EXERCISE INSTRUCTIONS: Arrange the text of all the items below as a JSON list of strings, one string per line, skipping any blank lines. Leave the pictures out of your answer.

INPUT DATA:
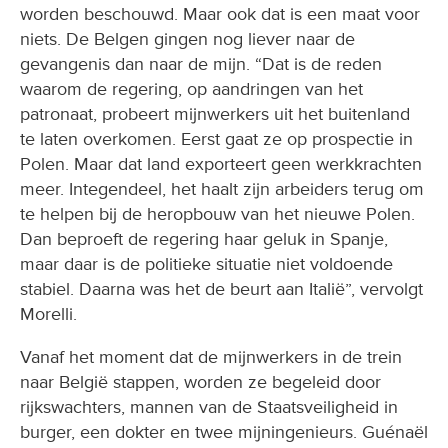
worden beschouwd. Maar ook dat is een maat voor
niets. De Belgen gingen nog liever naar de
gevangenis dan naar de mijn. “Dat is de reden
waarom de regering, op aandringen van het
patronaat, probeert mijnwerkers uit het buitenland
te laten overkomen. Eerst gaat ze op prospectie in
Polen. Maar dat land exporteert geen werkkrachten
meer. Integendeel, het haalt zijn arbeiders terug om
te helpen bij de heropbouw van het nieuwe Polen.
Dan beproeft de regering haar geluk in Spanje,
maar daar is de politieke situatie niet voldoende
stabiel. Daarna was het de beurt aan Italië”, vervolgt
Morelli.
Vanaf het moment dat de mijnwerkers in de trein
naar België stappen, worden ze begeleid door
rijkswachters, mannen van de Staatsveiligheid in
burger, een dokter en twee mijningenieurs. Guénaël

WRITTEN ANSWER:
[
  "worden beschouwd. Maar ook dat is een maat voor",
  "niets. De Belgen gingen nog liever naar de",
  "gevangenis dan naar de mijn. “Dat is de reden",
  "waarom de regering, op aandringen van het",
  "patronaat, probeert mijnwerkers uit het buitenland",
  "te laten overkomen. Eerst gaat ze op prospectie in",
  "Polen. Maar dat land exporteert geen werkkrachten",
  "meer. Integendeel, het haalt zijn arbeiders terug om",
  "te helpen bij de heropbouw van het nieuwe Polen.",
  "Dan beproeft de regering haar geluk in Spanje,",
  "maar daar is de politieke situatie niet voldoende",
  "stabiel. Daarna was het de beurt aan Italië”, vervolgt",
  "Morelli.",
  "Vanaf het moment dat de mijnwerkers in de trein",
  "naar België stappen, worden ze begeleid door",
  "rijkswachters, mannen van de Staatsveiligheid in",
  "burger, een dokter en twee mijningenieurs. Guénaël"
]